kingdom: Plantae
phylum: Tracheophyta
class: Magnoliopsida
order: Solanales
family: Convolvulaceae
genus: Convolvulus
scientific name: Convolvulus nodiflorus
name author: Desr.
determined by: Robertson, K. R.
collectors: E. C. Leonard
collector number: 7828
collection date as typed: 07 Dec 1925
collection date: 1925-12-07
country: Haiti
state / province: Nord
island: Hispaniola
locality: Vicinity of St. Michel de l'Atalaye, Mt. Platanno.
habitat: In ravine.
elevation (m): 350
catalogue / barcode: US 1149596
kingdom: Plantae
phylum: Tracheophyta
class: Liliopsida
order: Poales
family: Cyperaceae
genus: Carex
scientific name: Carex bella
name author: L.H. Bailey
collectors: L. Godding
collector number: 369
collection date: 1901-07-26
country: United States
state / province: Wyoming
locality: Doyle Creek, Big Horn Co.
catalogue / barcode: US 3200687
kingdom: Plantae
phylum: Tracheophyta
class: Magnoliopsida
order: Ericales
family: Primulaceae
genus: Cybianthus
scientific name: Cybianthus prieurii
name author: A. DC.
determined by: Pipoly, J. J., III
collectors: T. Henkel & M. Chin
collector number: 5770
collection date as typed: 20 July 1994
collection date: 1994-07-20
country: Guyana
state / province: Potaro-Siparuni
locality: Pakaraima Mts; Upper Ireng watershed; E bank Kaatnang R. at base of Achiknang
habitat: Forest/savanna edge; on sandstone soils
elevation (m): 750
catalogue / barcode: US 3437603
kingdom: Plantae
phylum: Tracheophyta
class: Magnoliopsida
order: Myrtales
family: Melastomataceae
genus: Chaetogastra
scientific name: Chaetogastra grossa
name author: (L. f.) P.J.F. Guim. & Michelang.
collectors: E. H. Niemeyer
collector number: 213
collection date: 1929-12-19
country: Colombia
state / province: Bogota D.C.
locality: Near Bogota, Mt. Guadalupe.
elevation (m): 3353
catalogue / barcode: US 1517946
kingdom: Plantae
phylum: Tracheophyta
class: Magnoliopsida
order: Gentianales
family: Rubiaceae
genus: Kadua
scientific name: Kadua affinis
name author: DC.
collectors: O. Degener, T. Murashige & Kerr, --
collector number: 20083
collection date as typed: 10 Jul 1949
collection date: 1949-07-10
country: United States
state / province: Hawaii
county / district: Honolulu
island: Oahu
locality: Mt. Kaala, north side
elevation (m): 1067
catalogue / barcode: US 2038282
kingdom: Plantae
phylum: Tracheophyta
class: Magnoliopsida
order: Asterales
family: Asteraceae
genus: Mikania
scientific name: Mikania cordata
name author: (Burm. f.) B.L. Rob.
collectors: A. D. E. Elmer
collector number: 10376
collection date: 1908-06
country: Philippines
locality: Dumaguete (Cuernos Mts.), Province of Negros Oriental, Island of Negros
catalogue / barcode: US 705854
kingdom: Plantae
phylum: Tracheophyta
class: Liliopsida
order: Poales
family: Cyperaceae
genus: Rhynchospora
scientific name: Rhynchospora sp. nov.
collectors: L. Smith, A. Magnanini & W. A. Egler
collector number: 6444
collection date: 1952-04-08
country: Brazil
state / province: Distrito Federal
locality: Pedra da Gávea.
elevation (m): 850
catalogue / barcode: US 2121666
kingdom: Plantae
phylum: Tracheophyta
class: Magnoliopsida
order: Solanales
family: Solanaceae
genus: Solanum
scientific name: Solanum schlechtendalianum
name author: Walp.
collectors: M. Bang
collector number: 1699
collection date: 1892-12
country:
---+---
▶ [Direction] Lay out every line of the listing above as a JSON array of strings, one string per line, with any blank lines omitted.

▶ [The reply]
[
  "kingdom: Plantae",
  "phylum: Tracheophyta",
  "class: Magnoliopsida",
  "order: Solanales",
  "family: Convolvulaceae",
  "genus: Convolvulus",
  "scientific name: Convolvulus nodiflorus",
  "name author: Desr.",
  "determined by: Robertson, K. R.",
  "collectors: E. C. Leonard",
  "collector number: 7828",
  "collection date as typed: 07 Dec 1925",
  "collection date: 1925-12-07",
  "country: Haiti",
  "state / province: Nord",
  "island: Hispaniola",
  "locality: Vicinity of St. Michel de l'Atalaye, Mt. Platanno.",
  "habitat: In ravine.",
  "elevation (m): 350",
  "catalogue / barcode: US 1149596",
  "kingdom: Plantae",
  "phylum: Tracheophyta",
  "class: Liliopsida",
  "order: Poales",
  "family: Cyperaceae",
  "genus: Carex",
  "scientific name: Carex bella",
  "name author: L.H. Bailey",
  "collectors: L. Godding",
  "collector number: 369",
  "collection date: 1901-07-26",
  "country: United States",
  "state / province: Wyoming",
  "locality: Doyle Creek, Big Horn Co.",
  "catalogue / barcode: US 3200687",
  "kingdom: Plantae",
  "phylum: Tracheophyta",
  "class: Magnoliopsida",
  "order: Ericales",
  "family: Primulaceae",
  "genus: Cybianthus",
  "scientific name: Cybianthus prieurii",
  "name author: A. DC.",
  "determined by: Pipoly, J. J., III",
  "collectors: T. Henkel & M. Chin",
  "collector number: 5770",
  "collection date as typed: 20 July 1994",
  "collection date: 1994-07-20",
  "country: Guyana",
  "state / province: Potaro-Siparuni",
  "locality: Pakaraima Mts; Upper Ireng watershed; E bank Kaatnang R. at base of Achiknang",
  "habitat: Forest/savanna edge; on sandstone soils",
  "elevation (m): 750",
  "catalogue / barcode: US 3437603",
  "kingdom: Plantae",
  "phylum: Tracheophyta",
  "class: Magnoliopsida",
  "order: Myrtales",
  "family: Melastomataceae",
  "genus: Chaetogastra",
  "scientific name: Chaetogastra grossa",
  "name author: (L. f.) P.J.F. Guim. & Michelang.",
  "collectors: E. H. Niemeyer",
  "collector number: 213",
  "collection date: 1929-12-19",
  "country: Colombia",
  "state / province: Bogota D.C.",
  "locality: Near Bogota, Mt. Guadalupe.",
  "elevation (m): 3353",
  "catalogue / barcode: US 1517946",
  "kingdom: Plantae",
  "phylum: Tracheophyta",
  "class: Magnoliopsida",
  "order: Gentianales",
  "family: Rubiaceae",
  "genus: Kadua",
  "scientific name: Kadua affinis",
  "name author: DC.",
  "collectors: O. Degener, T. Murashige & Kerr, --",
  "collector number: 20083",
  "collection date as typed: 10 Jul 1949",
  "collection date: 1949-07-10",
  "country: United States",
  "state / province: Hawaii",
  "county / district: Honolulu",
  "island: Oahu",
  "locality: Mt. Kaala, north side",
  "elevation (m): 1067",
  "catalogue / barcode: US 2038282",
  "kingdom: Plantae",
  "phylum: Tracheophyta",
  "class: Magnoliopsida",
  "order: Asterales",
  "family: Asteraceae",
  "genus: Mikania",
  "scientific name: Mikania cordata",
  "name author: (Burm. f.) B.L. Rob.",
  "collectors: A. D. E. Elmer",
  "collector number: 10376",
  "collection date: 1908-06",
  "country: Philippines",
  "locality: Dumaguete (Cuernos Mts.), Province of Negros Oriental, Island of Negros",
  "catalogue / barcode: US 705854",
  "kingdom: Plantae",
  "phylum: Tracheophyta",
  "class: Liliopsida",
  "order: Poales",
  "family: Cyperaceae",
  "genus: Rhynchospora",
  "scientific name: Rhynchospora sp. nov.",
  "collectors: L. Smith, A. Magnanini & W. A. Egler",
  "collector number: 6444",
  "collection date: 1952-04-08",
  "country: Brazil",
  "state / province: Distrito Federal",
  "locality: Pedra da Gávea.",
  "elevation (m): 850",
  "catalogue / barcode: US 2121666",
  "kingdom: Plantae",
  "phylum: Tracheophyta",
  "class: Magnoliopsida",
  "order: Solanales",
  "family: Solanaceae",
  "genus: Solanum",
  "scientific name: Solanum schlechtendalianum",
  "name author: Walp.",
  "collectors: M. Bang",
  "collector number: 1699",
  "collection date: 1892-12",
  "country:"
]